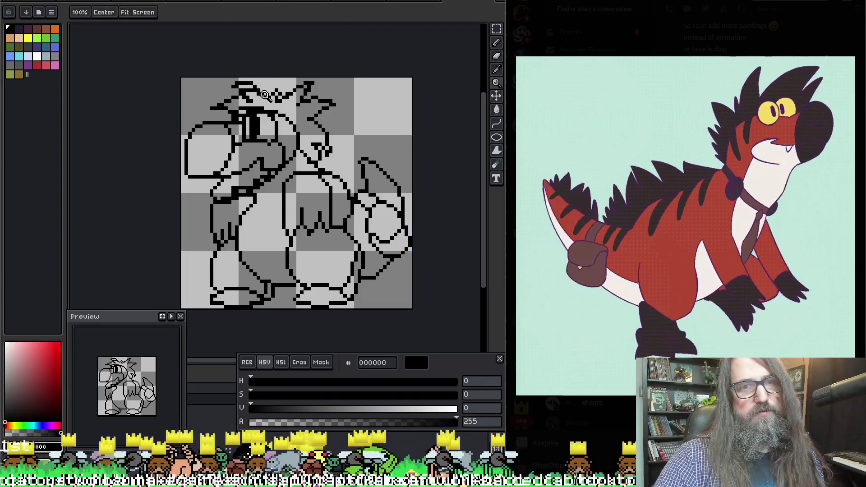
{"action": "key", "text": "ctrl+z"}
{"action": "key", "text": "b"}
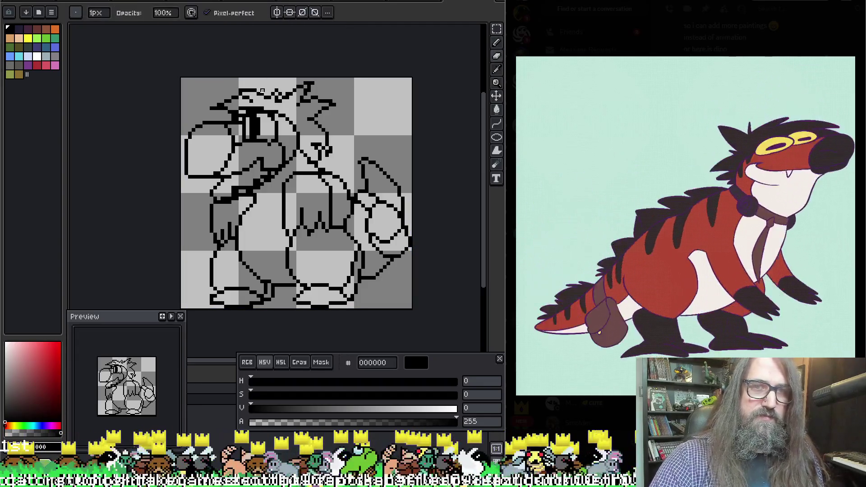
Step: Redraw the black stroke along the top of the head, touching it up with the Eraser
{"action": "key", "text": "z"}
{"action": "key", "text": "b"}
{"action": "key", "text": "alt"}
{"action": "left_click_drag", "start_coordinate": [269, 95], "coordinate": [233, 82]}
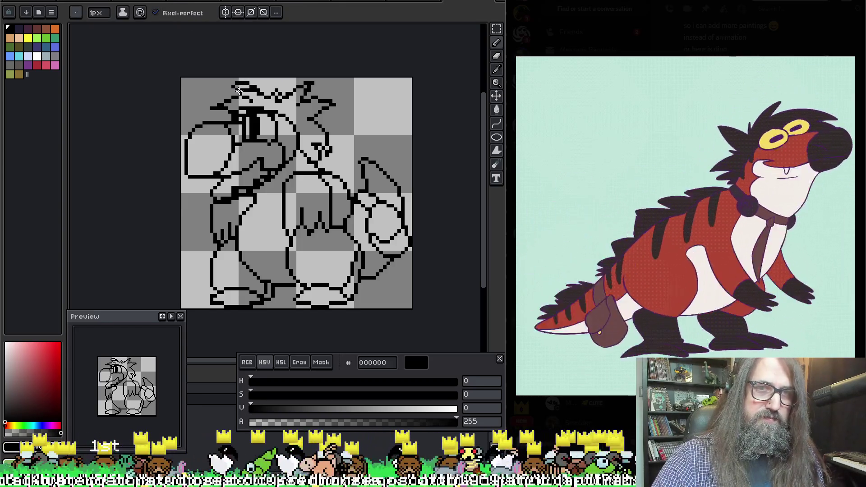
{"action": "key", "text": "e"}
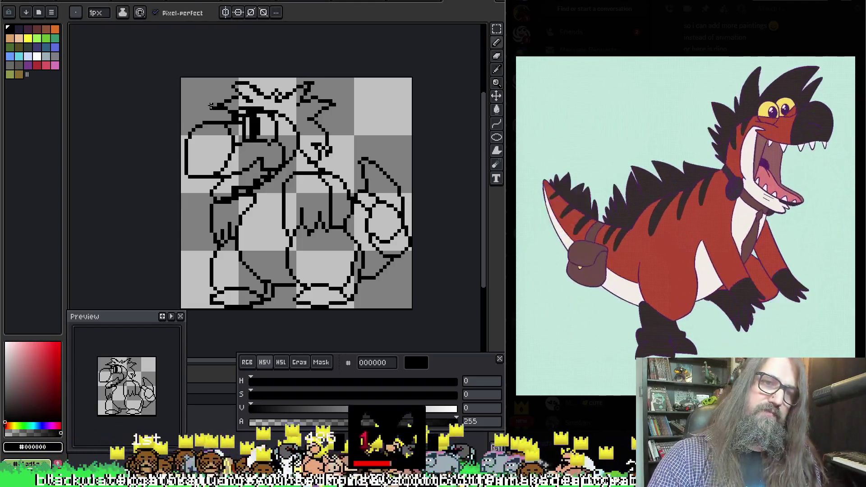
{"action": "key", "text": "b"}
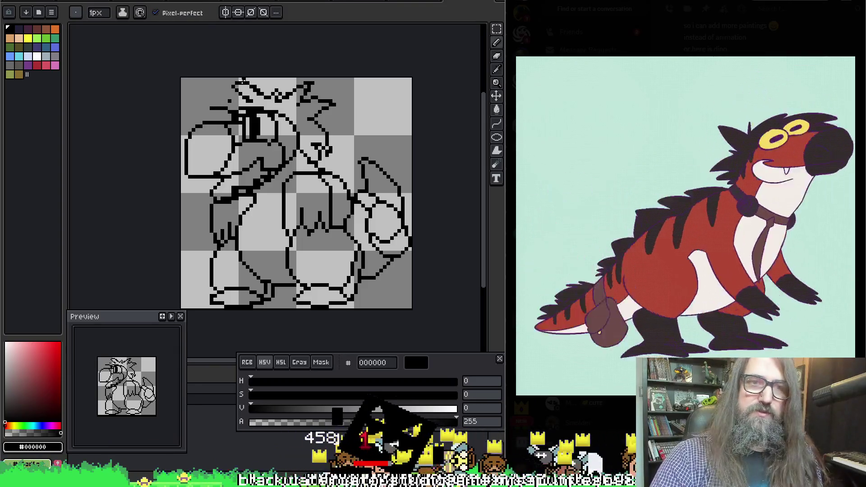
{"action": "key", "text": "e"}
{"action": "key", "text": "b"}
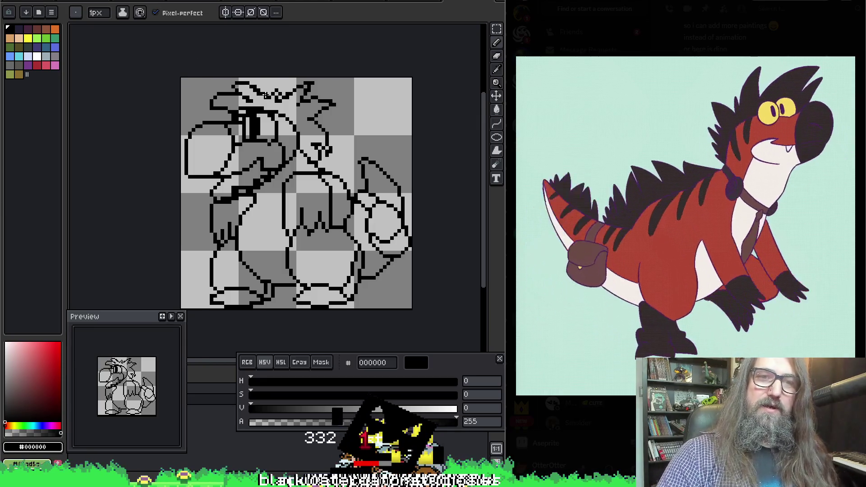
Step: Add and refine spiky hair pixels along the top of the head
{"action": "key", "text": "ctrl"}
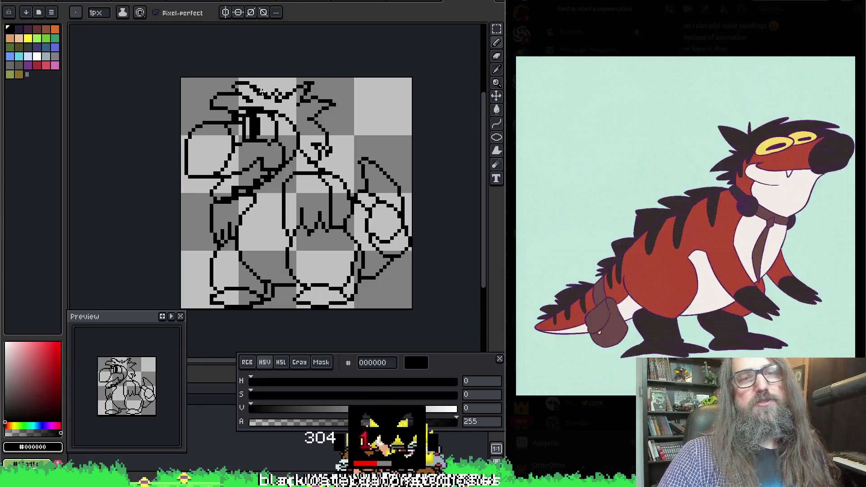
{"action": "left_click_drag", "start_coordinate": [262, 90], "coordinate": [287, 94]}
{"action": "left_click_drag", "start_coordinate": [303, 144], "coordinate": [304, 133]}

========================================================================

EXERCISE |
What you write should match the entries exactly, except that the pictures are dropped.

TASK SOLUTION |
{"action": "key", "text": "ctrl+z"}
{"action": "key", "text": "b"}
Step: Redraw the black stroke along the top of the head, touching it up with the Eraser
{"action": "key", "text": "z"}
{"action": "key", "text": "b"}
{"action": "key", "text": "alt"}
{"action": "left_click_drag", "start_coordinate": [269, 95], "coordinate": [233, 82]}
{"action": "key", "text": "e"}
{"action": "key", "text": "b"}
{"action": "key", "text": "e"}
{"action": "key", "text": "b"}
Step: Add and refine spiky hair pixels along the top of the head
{"action": "key", "text": "ctrl"}
{"action": "left_click_drag", "start_coordinate": [262, 90], "coordinate": [287, 94]}
{"action": "left_click_drag", "start_coordinate": [303, 144], "coordinate": [304, 133]}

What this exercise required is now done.